• [EXTRACT PROVIDED]
------------------------

For the 123rd year in a row, the Christmas Bird Count is happening all over the country. Bird enthusiasts and nature lovers head outside, take a census of birds in their area and report what they’ve found to the National Audubon Society, a nonprofit conservation organization.
Always planned around the holidays, the count has been called the longest running citizen science project in the world.
Recently, though, the project has shown a drop in some bird populations. Last year’s Christmas counts in Texas showed the biggest rate of decline in bird numbers in 14 years, according to a report from the Audubon Society.
Texas bird counts now “have had five years in a row where declining species out-numbered increasing species,” the study says. “Ninety-one species (24%) were at their lowest level for the decade.”
But there may also be reasons unique to Texas that explain a sudden drop in numbers.
“The lack of birds has become readily apparent and left many wondering the same thing – ‘Where Have All the Birds Gone?'” writes birder Noreen Baker as part of Travis Audubon’s Ask-a-Birder project.

------------------------

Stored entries

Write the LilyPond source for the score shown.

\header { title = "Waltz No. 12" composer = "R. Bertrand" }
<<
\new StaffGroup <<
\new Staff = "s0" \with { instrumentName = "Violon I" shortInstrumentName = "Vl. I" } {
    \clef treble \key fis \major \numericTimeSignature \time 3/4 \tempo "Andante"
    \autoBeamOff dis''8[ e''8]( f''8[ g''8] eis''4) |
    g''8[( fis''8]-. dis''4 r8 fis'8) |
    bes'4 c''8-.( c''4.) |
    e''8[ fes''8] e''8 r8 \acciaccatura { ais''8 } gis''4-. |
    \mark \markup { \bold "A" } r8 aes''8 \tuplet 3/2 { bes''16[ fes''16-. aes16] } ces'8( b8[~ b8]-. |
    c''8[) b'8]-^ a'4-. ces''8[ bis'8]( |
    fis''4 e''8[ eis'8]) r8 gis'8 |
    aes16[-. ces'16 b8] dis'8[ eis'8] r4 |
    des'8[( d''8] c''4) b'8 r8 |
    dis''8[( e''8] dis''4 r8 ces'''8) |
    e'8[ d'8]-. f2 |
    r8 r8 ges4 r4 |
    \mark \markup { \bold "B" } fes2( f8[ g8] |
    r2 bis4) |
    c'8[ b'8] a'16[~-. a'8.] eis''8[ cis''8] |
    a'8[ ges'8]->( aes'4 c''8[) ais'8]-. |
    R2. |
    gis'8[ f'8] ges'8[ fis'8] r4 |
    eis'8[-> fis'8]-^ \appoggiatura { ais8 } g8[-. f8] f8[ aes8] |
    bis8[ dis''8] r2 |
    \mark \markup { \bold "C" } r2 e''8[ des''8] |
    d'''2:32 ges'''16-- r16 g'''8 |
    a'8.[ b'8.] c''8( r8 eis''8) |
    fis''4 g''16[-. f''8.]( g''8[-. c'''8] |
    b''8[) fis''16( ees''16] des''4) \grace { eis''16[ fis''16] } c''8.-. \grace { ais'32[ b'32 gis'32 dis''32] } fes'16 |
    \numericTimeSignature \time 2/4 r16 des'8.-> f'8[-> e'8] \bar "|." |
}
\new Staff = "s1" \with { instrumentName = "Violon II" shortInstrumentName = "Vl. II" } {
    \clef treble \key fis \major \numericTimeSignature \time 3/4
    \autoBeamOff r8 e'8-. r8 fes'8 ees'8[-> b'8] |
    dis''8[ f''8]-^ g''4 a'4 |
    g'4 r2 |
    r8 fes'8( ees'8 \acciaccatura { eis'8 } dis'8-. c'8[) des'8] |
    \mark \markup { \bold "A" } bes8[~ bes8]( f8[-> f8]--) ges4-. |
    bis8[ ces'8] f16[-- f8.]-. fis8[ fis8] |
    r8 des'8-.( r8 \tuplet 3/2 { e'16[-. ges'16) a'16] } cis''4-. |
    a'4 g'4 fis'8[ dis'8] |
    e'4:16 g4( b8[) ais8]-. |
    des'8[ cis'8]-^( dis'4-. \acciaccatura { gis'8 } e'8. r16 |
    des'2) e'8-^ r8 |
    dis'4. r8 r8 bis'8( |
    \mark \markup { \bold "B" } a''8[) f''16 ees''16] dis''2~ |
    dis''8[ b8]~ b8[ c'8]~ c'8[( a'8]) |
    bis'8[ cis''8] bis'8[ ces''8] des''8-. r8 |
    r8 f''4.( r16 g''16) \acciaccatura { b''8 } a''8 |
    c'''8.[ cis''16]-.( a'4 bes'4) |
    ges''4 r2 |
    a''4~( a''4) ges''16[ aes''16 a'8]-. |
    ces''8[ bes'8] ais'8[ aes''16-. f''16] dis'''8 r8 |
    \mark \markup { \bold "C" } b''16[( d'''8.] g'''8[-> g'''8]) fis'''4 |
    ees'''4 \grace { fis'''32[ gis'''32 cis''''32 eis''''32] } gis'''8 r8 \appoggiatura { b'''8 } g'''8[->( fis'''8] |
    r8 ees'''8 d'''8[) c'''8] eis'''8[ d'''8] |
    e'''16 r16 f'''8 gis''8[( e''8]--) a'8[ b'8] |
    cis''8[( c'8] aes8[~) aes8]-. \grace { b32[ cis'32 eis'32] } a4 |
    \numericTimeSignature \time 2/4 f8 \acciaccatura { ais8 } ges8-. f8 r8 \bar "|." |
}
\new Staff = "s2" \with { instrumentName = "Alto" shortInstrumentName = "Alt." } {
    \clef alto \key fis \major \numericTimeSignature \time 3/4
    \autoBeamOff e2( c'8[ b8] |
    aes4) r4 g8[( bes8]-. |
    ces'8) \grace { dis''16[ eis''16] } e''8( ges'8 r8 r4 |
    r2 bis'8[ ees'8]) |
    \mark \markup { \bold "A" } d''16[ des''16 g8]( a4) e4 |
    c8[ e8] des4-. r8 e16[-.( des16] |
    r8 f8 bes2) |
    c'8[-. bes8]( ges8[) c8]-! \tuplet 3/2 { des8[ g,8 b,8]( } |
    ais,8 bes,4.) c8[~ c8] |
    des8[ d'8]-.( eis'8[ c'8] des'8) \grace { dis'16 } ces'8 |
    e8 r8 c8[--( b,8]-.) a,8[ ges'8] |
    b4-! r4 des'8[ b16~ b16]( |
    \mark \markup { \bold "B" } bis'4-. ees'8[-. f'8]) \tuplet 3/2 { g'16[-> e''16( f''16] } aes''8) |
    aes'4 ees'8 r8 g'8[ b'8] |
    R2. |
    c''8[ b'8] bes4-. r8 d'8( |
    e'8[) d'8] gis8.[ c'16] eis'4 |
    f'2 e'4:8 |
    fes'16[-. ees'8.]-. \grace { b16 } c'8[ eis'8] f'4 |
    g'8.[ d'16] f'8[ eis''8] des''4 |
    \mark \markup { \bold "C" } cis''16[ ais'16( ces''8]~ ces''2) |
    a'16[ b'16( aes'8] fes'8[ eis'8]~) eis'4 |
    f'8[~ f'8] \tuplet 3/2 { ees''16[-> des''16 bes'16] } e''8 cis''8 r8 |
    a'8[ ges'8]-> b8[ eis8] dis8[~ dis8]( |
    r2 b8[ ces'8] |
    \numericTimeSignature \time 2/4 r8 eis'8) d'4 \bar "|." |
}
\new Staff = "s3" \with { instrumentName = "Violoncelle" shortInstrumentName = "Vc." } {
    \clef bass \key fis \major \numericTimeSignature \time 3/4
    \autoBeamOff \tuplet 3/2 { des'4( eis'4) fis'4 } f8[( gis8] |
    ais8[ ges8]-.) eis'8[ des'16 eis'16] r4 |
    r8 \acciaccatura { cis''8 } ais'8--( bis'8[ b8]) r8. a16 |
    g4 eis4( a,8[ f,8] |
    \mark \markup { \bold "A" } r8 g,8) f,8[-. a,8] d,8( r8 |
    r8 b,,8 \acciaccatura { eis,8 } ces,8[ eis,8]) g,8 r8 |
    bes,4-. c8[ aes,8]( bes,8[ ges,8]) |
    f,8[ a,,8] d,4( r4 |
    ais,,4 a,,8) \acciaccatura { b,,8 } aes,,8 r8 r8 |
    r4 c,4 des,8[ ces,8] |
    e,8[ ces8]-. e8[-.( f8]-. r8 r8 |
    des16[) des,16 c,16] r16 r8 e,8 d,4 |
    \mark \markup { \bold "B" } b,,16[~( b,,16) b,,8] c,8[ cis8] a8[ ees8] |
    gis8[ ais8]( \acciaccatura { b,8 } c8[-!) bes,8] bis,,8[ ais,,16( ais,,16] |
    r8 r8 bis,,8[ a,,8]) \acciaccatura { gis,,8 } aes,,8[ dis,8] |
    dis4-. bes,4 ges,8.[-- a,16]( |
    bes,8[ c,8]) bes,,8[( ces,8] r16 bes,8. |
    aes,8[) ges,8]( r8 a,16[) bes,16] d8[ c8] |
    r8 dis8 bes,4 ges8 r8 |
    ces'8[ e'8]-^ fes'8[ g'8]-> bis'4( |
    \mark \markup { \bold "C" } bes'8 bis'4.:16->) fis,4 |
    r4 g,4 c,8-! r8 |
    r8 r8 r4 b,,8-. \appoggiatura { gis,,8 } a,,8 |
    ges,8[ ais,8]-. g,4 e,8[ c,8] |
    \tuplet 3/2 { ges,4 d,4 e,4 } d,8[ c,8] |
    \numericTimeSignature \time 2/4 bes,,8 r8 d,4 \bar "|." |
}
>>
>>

------------------------

• [EXERCISE AIM] Continue the passage on the Christmas Bird Count from the point where it ends. The entries come from a source unrelated to the passage on the Christmas Bird Count.

• [EXERCISE RESPONSE]
Baker was responding to a question from Wes Renick, manager of Wild Birds Unlimited, who says people are noticing fewer birds at their backyard feeders and bird baths.
The reasons, Baker speculates, could include recent drought and the 2021 winter storm, which “did kill birds over a large area.”
Less troubling reasons for this year’s decline in Texas bird sightings could be that there has been more food available in other states that has postponed or slowed bird migrations through Texas.
The point is that we need more data, and that’s where you can come in. You can help your local Audubon group do its count for the year – go here for the Houston area and here for Central Texas to learn more. Links for other areas are there as well. The counting goes through January 5, so go click now if you want to participate.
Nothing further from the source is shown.